One concept or image of Strauss's, more of the early or immature Strauss but something he occasionally invoked later in life, that you might like, is "the Second Cave." The reference is to the Allegory of the Cave from The Republic. The young Strauss's idea was that between the classical philosophers and ourselves, 2,500 years of further civilization and especially modernity had opened a new cave beneath the first cave making it even more difficult for those of us within it to see the truth/nature. We no longer even have access to the shadows, but now have to make do with the shadows of the people observing the shadows unless we're willing to make the effort to climb up out. I don't think that would exclude the possibility of leaping straight from Cave #2 to truth/nature (satori?), but it's similar to what you write about when you're into your A-perspective.
Who told you Strauss was into numerology?
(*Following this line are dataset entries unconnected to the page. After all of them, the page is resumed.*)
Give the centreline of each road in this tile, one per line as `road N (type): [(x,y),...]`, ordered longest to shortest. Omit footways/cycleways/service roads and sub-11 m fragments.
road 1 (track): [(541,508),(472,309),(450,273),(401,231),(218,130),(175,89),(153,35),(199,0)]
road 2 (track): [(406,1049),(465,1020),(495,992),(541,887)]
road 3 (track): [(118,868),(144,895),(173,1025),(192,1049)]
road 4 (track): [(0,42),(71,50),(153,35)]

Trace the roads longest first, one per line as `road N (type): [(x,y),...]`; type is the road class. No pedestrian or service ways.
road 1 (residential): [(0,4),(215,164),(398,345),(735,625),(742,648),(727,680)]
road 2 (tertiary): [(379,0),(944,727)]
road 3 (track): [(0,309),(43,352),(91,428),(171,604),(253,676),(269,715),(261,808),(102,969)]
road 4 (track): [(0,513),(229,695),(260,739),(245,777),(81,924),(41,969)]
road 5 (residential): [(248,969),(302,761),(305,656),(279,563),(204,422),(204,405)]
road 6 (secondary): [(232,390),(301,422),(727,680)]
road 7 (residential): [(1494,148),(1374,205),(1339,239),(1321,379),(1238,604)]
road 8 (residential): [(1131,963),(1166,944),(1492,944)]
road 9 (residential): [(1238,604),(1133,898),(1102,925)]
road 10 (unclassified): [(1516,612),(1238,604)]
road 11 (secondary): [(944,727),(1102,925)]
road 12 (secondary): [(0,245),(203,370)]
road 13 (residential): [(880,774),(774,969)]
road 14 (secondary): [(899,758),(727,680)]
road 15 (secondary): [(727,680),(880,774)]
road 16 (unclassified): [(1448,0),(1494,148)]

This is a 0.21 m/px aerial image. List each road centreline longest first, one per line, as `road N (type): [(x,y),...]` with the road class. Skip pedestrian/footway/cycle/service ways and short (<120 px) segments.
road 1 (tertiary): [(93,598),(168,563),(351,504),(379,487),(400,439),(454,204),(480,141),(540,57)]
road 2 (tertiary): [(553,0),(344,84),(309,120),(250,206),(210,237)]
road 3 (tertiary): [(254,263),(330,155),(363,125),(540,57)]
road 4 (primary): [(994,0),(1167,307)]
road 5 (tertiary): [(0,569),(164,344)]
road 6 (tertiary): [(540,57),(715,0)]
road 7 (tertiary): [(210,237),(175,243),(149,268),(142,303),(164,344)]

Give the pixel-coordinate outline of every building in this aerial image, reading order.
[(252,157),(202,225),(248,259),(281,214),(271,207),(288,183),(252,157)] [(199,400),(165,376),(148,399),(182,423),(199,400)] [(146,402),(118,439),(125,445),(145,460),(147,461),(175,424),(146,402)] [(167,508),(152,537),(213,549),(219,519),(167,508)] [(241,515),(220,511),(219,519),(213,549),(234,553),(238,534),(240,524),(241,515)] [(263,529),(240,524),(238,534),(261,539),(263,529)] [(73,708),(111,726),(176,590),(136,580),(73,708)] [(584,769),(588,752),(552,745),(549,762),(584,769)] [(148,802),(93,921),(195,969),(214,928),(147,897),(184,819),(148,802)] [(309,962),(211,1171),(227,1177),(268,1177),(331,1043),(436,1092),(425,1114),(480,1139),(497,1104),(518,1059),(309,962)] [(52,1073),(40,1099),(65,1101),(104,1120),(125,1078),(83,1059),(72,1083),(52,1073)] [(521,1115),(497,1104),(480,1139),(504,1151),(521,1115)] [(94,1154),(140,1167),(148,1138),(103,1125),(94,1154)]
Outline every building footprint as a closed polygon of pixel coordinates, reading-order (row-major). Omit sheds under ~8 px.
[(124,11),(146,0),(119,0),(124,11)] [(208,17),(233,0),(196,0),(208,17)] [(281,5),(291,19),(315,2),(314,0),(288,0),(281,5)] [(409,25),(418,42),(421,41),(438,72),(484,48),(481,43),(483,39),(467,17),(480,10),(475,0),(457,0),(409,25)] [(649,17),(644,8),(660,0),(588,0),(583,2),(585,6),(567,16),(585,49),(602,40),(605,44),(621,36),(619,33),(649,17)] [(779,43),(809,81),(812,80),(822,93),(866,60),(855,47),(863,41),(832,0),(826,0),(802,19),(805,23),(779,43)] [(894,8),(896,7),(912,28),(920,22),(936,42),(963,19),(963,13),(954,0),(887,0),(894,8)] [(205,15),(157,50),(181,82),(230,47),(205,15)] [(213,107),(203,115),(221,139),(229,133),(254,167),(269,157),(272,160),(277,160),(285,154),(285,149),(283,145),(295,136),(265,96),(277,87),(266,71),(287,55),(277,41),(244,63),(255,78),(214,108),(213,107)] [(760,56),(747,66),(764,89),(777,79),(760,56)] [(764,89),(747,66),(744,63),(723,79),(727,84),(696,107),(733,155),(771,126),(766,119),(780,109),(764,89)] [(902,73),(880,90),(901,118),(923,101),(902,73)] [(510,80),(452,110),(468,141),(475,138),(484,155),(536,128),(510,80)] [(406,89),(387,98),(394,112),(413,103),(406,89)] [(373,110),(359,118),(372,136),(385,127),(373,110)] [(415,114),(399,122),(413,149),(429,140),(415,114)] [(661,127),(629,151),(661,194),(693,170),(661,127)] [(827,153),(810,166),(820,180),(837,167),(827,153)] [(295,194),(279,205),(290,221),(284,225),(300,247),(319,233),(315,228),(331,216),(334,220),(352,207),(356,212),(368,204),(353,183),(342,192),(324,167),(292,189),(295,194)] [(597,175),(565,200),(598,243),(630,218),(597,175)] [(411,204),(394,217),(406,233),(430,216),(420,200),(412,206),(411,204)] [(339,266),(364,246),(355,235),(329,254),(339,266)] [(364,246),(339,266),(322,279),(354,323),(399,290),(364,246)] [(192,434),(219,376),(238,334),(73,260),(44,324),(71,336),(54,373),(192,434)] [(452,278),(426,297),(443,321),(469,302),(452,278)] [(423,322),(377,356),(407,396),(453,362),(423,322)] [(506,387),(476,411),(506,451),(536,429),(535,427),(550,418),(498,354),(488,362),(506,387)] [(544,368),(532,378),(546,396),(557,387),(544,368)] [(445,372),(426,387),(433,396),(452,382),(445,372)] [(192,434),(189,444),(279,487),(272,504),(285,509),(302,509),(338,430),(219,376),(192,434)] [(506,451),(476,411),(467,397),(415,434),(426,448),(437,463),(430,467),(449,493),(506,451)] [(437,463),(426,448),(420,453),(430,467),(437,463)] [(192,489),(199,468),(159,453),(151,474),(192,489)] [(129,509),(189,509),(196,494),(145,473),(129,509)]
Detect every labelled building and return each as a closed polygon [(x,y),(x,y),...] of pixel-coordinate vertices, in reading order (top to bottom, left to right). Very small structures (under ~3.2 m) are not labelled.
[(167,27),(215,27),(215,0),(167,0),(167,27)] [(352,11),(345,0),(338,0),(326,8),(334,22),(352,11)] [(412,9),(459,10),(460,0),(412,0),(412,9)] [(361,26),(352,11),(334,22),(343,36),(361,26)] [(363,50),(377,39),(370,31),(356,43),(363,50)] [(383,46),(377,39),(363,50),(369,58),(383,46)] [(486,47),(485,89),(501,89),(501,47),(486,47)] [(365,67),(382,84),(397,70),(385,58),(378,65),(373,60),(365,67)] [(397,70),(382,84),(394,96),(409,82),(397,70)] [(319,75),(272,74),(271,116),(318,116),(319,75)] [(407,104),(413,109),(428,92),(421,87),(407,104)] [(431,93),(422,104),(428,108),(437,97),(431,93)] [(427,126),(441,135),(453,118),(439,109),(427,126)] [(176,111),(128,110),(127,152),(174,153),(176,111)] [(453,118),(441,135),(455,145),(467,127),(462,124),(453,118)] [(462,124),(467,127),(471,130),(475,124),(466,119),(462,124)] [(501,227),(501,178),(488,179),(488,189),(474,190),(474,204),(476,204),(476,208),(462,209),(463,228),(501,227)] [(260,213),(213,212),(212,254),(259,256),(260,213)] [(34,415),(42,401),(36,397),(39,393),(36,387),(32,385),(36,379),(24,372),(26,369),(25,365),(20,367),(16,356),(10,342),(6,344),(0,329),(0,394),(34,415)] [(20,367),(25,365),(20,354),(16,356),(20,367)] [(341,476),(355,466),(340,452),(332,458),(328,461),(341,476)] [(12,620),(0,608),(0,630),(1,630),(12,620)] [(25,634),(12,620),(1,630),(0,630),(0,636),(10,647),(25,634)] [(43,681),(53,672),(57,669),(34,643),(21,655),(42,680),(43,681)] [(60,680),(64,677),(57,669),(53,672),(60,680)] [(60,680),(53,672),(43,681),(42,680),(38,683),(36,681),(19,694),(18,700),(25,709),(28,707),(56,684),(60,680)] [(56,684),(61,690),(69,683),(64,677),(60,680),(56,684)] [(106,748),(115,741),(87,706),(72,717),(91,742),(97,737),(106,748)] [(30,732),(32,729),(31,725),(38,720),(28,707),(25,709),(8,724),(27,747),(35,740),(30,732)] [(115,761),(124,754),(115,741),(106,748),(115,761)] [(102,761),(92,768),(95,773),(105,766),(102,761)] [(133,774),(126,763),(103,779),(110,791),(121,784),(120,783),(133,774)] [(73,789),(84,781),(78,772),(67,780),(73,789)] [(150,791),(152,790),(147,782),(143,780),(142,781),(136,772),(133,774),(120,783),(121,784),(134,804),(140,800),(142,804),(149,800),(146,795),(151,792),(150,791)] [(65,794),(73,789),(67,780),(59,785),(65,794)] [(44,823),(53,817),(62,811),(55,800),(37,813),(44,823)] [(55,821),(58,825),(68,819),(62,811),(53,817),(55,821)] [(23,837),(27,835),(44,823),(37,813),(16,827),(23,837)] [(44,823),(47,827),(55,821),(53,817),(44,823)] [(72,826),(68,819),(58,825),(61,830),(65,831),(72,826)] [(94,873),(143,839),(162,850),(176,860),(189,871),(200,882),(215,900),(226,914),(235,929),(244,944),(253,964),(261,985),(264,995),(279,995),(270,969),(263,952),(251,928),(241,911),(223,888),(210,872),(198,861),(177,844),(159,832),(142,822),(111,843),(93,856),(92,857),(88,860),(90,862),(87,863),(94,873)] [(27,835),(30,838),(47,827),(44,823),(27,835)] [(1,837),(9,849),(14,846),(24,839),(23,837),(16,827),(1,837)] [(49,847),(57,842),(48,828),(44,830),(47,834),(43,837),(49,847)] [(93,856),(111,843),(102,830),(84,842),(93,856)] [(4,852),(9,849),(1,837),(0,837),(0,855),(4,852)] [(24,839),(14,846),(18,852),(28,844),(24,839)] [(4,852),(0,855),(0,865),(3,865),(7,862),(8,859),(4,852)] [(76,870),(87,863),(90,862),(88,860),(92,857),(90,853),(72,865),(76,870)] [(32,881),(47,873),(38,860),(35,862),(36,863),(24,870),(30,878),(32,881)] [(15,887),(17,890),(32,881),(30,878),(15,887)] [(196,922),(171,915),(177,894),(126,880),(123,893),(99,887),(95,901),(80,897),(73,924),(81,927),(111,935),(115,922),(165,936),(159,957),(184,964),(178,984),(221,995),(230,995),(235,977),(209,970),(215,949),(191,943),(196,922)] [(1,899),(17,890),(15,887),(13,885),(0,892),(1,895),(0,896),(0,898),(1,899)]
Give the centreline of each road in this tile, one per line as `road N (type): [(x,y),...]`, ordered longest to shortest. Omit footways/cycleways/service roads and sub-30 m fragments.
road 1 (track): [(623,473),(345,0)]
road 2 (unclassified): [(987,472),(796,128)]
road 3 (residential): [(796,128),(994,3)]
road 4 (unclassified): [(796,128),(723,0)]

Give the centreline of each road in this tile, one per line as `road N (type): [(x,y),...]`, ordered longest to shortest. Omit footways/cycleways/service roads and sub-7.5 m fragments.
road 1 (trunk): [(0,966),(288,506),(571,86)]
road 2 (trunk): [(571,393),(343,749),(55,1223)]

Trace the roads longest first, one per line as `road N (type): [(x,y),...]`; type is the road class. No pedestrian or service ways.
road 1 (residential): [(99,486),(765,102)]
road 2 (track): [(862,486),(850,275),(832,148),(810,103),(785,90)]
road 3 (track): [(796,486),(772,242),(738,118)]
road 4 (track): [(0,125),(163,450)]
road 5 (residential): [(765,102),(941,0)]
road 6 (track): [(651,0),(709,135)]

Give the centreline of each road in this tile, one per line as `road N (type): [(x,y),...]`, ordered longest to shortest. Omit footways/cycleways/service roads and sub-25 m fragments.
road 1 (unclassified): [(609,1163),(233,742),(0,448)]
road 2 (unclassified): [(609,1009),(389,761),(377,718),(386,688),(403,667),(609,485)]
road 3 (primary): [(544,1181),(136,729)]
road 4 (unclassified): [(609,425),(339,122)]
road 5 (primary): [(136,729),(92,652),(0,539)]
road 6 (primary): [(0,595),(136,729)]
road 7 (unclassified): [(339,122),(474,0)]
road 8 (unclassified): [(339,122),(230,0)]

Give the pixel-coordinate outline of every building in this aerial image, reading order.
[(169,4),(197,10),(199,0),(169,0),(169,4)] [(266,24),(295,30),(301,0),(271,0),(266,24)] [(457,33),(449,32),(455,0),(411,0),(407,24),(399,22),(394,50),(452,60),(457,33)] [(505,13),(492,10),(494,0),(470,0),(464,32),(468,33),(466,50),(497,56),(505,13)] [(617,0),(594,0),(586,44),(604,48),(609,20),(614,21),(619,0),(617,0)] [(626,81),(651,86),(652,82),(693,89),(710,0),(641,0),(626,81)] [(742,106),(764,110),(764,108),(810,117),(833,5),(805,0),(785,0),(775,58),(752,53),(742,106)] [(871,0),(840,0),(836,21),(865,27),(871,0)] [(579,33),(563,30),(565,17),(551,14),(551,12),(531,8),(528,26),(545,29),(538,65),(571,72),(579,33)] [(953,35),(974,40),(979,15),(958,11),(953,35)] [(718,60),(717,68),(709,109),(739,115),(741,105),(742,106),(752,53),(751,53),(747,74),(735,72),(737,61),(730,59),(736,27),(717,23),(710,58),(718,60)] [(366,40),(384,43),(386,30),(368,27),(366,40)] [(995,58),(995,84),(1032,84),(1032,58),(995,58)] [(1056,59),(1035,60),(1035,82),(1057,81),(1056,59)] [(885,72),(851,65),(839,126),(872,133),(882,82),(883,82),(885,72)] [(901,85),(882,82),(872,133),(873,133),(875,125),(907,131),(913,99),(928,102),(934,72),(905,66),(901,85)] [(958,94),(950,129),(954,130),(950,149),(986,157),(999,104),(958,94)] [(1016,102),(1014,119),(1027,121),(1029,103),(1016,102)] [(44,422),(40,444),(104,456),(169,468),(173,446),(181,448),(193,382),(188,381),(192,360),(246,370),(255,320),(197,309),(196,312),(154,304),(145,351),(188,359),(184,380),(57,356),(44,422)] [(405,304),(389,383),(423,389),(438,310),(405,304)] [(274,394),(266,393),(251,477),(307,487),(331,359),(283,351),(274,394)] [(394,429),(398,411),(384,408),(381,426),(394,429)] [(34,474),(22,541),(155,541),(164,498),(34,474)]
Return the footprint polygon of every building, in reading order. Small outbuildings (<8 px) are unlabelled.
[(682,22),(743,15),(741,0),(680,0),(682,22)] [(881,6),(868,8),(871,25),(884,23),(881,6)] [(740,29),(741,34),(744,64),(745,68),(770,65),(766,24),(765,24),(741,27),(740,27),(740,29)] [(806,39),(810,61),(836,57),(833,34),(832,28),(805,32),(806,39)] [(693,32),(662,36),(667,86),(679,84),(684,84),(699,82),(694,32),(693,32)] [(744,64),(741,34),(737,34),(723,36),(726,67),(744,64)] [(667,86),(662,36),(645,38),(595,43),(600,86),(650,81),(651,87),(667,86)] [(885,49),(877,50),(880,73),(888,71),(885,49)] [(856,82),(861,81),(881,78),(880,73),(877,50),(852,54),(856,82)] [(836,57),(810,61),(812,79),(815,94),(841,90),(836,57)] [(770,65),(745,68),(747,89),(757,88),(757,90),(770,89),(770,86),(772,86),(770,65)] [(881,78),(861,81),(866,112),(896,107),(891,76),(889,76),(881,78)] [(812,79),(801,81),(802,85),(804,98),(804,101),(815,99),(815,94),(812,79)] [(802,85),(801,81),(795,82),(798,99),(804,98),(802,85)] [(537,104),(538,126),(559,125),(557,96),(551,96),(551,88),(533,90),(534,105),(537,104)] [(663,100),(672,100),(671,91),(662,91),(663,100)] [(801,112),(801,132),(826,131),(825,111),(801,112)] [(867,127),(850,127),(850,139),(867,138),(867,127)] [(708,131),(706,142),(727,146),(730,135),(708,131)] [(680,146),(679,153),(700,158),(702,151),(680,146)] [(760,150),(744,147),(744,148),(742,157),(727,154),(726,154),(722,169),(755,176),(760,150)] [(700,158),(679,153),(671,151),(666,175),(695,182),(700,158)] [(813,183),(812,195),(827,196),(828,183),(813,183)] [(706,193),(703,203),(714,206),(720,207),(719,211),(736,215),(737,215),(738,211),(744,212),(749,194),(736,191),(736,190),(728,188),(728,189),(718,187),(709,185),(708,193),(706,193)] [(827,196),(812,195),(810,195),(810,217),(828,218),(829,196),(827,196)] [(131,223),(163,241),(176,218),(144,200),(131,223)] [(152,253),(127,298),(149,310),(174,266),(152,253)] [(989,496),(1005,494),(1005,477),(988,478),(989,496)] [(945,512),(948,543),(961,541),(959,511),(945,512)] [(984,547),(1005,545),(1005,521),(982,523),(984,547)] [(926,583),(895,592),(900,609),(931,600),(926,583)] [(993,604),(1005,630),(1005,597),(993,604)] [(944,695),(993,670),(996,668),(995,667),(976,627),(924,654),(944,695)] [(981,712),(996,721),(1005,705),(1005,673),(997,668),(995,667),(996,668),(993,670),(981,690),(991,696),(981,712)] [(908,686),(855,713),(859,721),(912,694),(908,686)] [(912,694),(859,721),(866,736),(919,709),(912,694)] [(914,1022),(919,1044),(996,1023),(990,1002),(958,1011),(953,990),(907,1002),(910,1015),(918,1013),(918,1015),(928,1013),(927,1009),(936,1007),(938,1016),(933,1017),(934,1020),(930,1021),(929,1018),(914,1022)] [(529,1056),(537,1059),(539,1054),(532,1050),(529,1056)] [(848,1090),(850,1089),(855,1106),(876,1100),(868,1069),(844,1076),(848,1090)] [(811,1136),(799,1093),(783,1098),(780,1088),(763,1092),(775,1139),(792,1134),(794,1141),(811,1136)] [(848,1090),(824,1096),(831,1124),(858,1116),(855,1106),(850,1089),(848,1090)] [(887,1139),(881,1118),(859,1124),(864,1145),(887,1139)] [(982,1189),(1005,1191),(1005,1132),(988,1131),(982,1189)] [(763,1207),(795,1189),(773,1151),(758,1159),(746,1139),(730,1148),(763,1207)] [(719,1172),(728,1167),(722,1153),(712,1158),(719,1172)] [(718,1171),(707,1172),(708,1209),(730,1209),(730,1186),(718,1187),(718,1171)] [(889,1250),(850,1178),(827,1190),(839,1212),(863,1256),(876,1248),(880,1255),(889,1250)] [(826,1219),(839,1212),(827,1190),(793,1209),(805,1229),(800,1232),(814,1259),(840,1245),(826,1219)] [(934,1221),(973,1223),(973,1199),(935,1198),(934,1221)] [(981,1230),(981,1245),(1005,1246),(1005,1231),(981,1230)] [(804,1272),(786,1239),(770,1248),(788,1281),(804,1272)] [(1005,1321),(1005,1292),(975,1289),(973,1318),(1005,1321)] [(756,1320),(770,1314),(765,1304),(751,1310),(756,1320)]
Sometimes how he works is referred to as "arithmological," meaning that he interprets the use of arithmetical compositional or structural devices in the works of other authors - for instance, the possible importance to Machiavelli of the number "13" or the way that the central or middle argument in any series of arguments may be used by another author for some particularly significant utterance. He also will simply count the number of mentions of a particular word in order to evidence an argument that an author was not, contrary to somebody else's statements, particularly interested in an argument: So, a reviewer says that author X was obsessed with "blue," but it turns out that in the work under question the word blue appears only once, in some trivial context, and that other variations don't appear at all.
That's not the same thing as being "into numerology" in some occult way. So, you can go back to h8ing him, I guess.
Having been born in Vienna - or at least so I've been told and the certificate says - I'll take "pious viennasausage" for the observation on mediocrity vs. the noble gesture as a compliment, though I'm not sure that I deserve it.